The other possible reason for increased mineral contents could be modification of the root system observed in our previous studies. The isolates CAI-13, CAI-85, CAI-93, CAI-140, CAI-155 and KAI-180 were found to increase root length, weight and volume on rice (Gopalakrishnan et al. 2014). Similar observations in roots could not be collected on chickpea under field conditions. Sessitsch et al. (2013) suggested that microbial modification on absorptive properties of roots such as enhanced root length, surface area and numbers of root hairs will possibly influence the trace element uptake. Besides this, other mechanisms, such as organic acids, biosurfactants, polymeric substances and oxidation–reduction reactions might influence the mineral availability in the root–soil interface and hence increased mineral availability (Ma et al. 2011); however, these were not studied in the current investigation.

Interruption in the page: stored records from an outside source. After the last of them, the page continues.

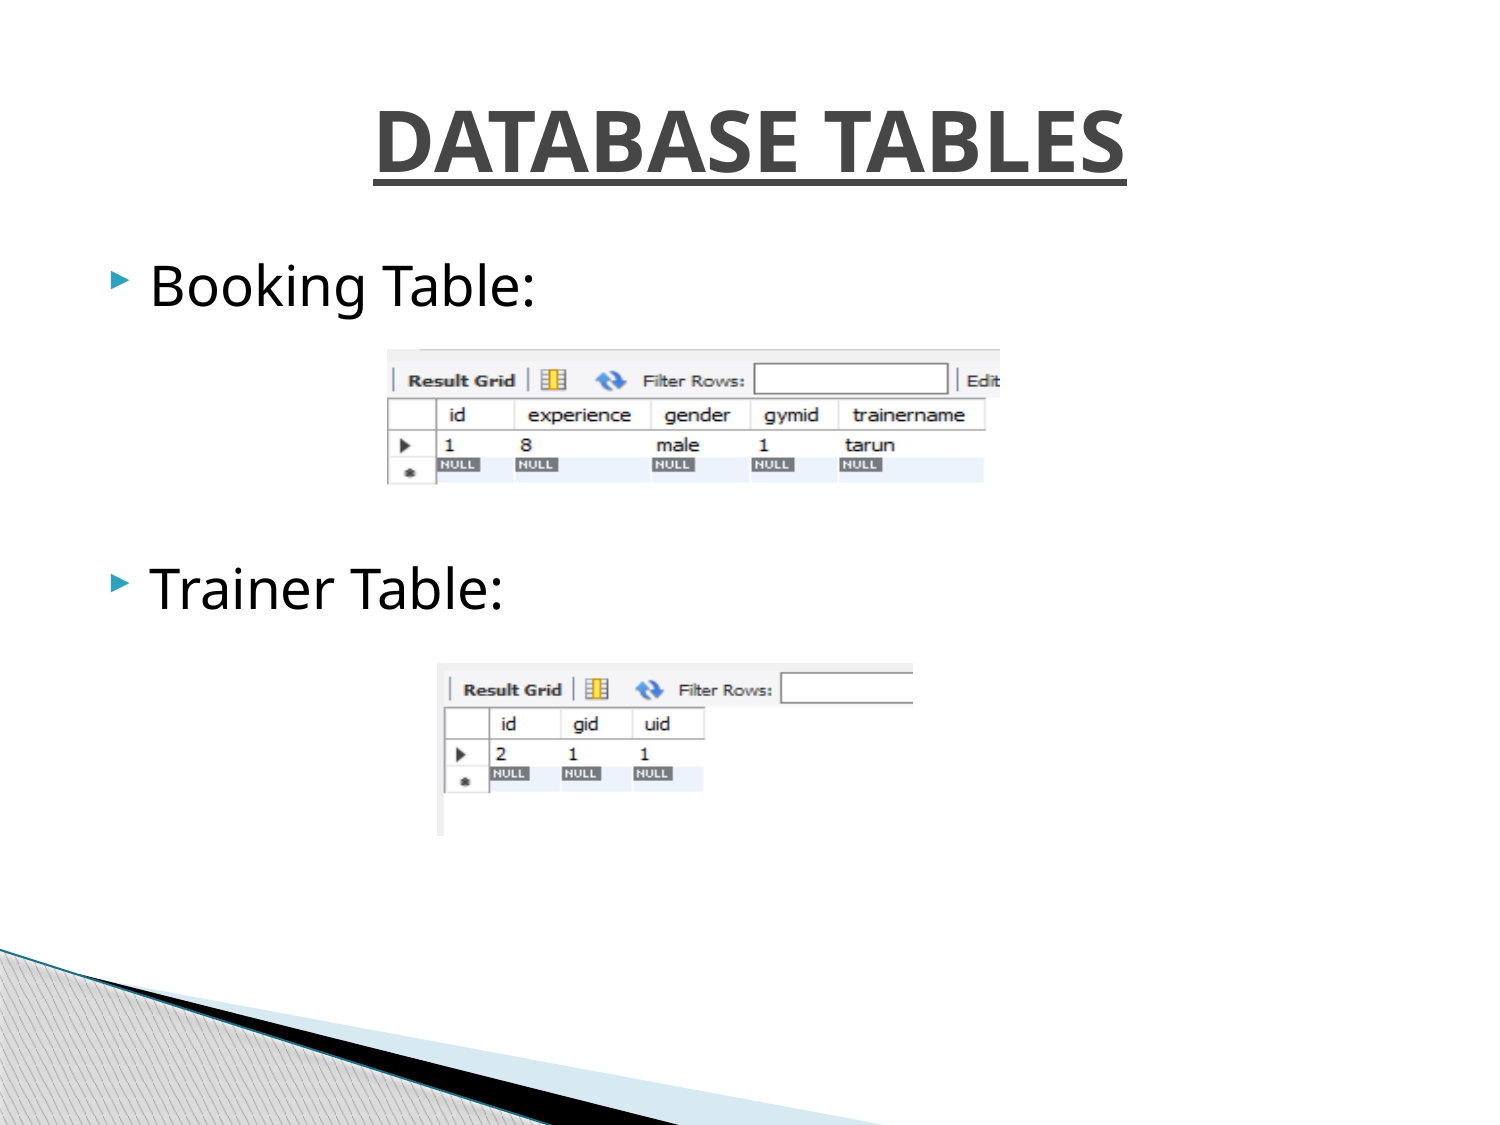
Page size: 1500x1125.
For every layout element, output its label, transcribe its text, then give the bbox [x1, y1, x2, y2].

title DATABASE TABLES [75, 45, 1425, 233]
picture [437, 663, 913, 836]
list Booking Table: Trainer Table: [75, 243, 1425, 986]
picture [387, 349, 1001, 521]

In the context of processing effects on seed mineral content, the processed chickpea seeds showed reduced mineral content irrespective of the PGP actinobacteria treatment and also in control plot seeds, which lies in the range of 5–30 % for Fe, 1–11 % for Zn, 2–20 % for Ca, 4–46 % for Cu, 9–18 % for Mn and 2–17 % for Mg (Table 1). Gain of minerals up to 11 % has also been noticed at some instances. The major losses that occurred might be due to its water solubilization property and further leaching in soaking and cooking medium. Similar reductions and increments were noticed in other legumes such as cowpea, faba beans and lentils. It is interesting to outsource from other literature that minerals of the processed seeds have higher bioavailability than the raw seeds despite their low concentrations, which is due to the suppression of mineral binders such as phytic acid and phenolics upon processing (Vidal-valverde et al. 1998; Adebooye and Singh, 2007; Hefnawy 2011). The recommended daily intake (RDI) values for processed seed samples shown in Table 1 states that though the mineral content did not meet the absolute requirements adopted by FDA (FDA 2010) by the processed chickpea seeds, they can furnish the claims by 24–28 % for Fe, 25–28 % for Zn, 12–14 % for Ca, 28–35 % for Cu, 160–167 % for Mn and 34–37 % for Mg, which reach the populations subsisting predominantly on legume diets and can overcome mineral deficiencies.

Conclusion

This study suggests the use of PGP inoculums which could lead to the development of a complementary sustainable tool for the influence of existing biofortification strategies. Improved soil health and crop growth induction are the other benefits. Use of these in-kind microbial inoculums can reduce the fertilizer inputs and also decrease the dependence on few selected crop varieties. Further studies on determining the actual microbial mechanisms behind the mineral transfer from soil to seed are required.